In my own experience, fluoroquinolones are usually used for treating outpatients. We have a limited number of antimicrobials that can achieve effective therapeutic concentrations. For instance, the use of cephalosporins for outpatients is often restricted by dosage – some third-generation oral cephalosporins can hardly achieve the required therapeutic effects due to its low dosage. Quinolones have been shown to be effective for community-acquired pneumonia (CAP); levofloxacin and ciprofloxacin are effective against P. aeruginosa, making them good treatment choices in combination therapy.

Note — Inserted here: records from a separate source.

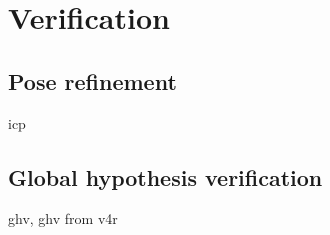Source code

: 
\chapter{Verification}
\label{cha:verification}


\section{Pose refinement}
\label{sec:icp}

icp


\section{Global hypothesis verification}
\label{sec:ghv}

ghv, ghv from v4r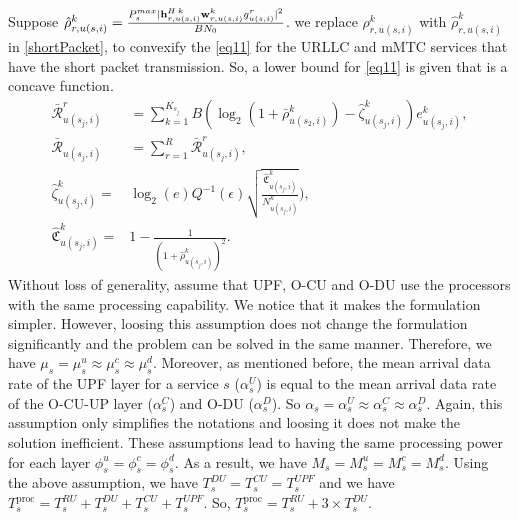 \documentclass[lettersize,journal]{IEEEtran}
\begin{document}
Suppose $\hat{\rho}_{r,u(s,i)}^{k} =  \frac{P_{s}^{max}|{\bold{h}_{r,u(s,i)}^{H \: k}} \bold{w}_{r,u(s,i)}^{k} g_{u(s,i)}^r|^2}{BN_0}$.
we replace ${\rho}_{r,u(s,i)}^{k}$ with $\hat{\rho}_{r,u(s,i)}^{k}$ in \eqref{shortPacket}, to convexify the \eqref{eq11} for the URLLC and mMTC services that have the short packet transmission.
So, a lower bound for \eqref{eq11} is given that is a concave function.
\begin{subequations}\label{lb1}
\begin{alignat}{4}
\bar{\mathcal{R}}_{u(s_j,i)}^{r} &= \sum_{k=1}^{K_{s_j}} B (\log_2({1+ \bar{\rho}_{u(s_2,i)}^{k}})- \hat{\zeta}_{u(s_j,i)}^{k}){e}_{u(s_j,i)}^{k},\\
\bar{\mathcal{R}}_{u(s_j,i)} &= \sum_{r=1}^{R}\bar{\mathcal{R}}_{u(s_j,i)}^{r},\\
 \hat{\zeta}_{u(s_j,i)}^{k} =& \log_2({e})Q^{-1}(\epsilon) \sqrt{\frac{\hat{\mathfrak{C}}_{u(s_j,i)}^{k}}{N_{u(s_j,i)}^{k}}}),\\
 \hat{\mathfrak{C}}_{u(s_j,i)}^{k} =& 1 - \frac{1}{(1+\hat{\rho}_{u(s_j,i)}^{k})^2}.
\end{alignat}
\end{subequations}
Without loss of generality, assume that UPF, O-CU and O-DU use the processors with the same processing capability. We notice that it makes the formulation simpler. However, loosing this assumption does not change the formulation significantly and the problem can be solved in the same manner. Therefore, we have $\mu_s = \mu_s^u \approx \mu_s^c \approx \mu_s^d $. Moreover, as mentioned before,
the mean arrival data rate of the UPF layer for a service $s$ ($\alpha_{s}^U$) is equal to the mean arrival data rate of the O-CU-UP layer ($\alpha_{s}^C$) and O-DU ($\alpha_{s}^D$). So $\alpha_{s} =\alpha_{s}^U \approx \alpha_{s}^C \approx \alpha_{s}^D$. Again, this assumption only simplifies the notations and loosing it does not make the solution inefficient.
These assumptions lead to having the same processing power for each layer $\phi_s^u = \phi_s^c =\phi_s^d $.
As a result, we have $M_s = M_s^u = M_s^c = M_s^d $.
Using the above assumption, we have $T^{DU}_{s} = T^{CU}_{s} = T^{UPF}_{s}$ and we have
$T^{\text{proc}}_{s} =  T^{RU}_{s} + T^{DU}_{s} + T^{CU}_{s} + T^{UPF}_{s}$. So,
$T^{\text{proc}}_{s}=  T^{RU}_{s} + 3\times T^{DU}_{s}.$
\end{document}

However, there are limitations in the use of fluoroquinolones. Cross-resistance has been reported in ESBL-producing strains. Therefore, if the high resistance rates of ESBL-producing strains can be overcome, greater curative effects and more extensive clinical application can be expected. Meanwhile, sitafloxacin – a newer generation quinolone, maintains similar advantages as compared with other quinolones. Sitafloxacin poses stronger antibacterial activity than ciprofloxacin and levofloxacin, particularly against Gram-negative bacteria.

As clinicians, we hope that manufacturers can focus and invest more in research, especially on the antibacterial activity against ESBL-producing bacteria. For instance, the elucidation of pharmaceutical advantage of sitafloxacin against non-ESBL-producing bacteria would be a huge step forward in drug development.

 

References:

  1. Hu F, et al. Chin J Infect Chemother 2020;20:1.
  2. Tan R. World Health Digest 2011;8:78-79..
  3. Yu Y. Chin J of Clin Infect Dis 2010;6:129-133.
  4. Yu T. Chinese Journal of Clinical Rational Drug Use 2017;10:79-81.
  5. Dang J. Guide of China Medicine 2013;11:459-460.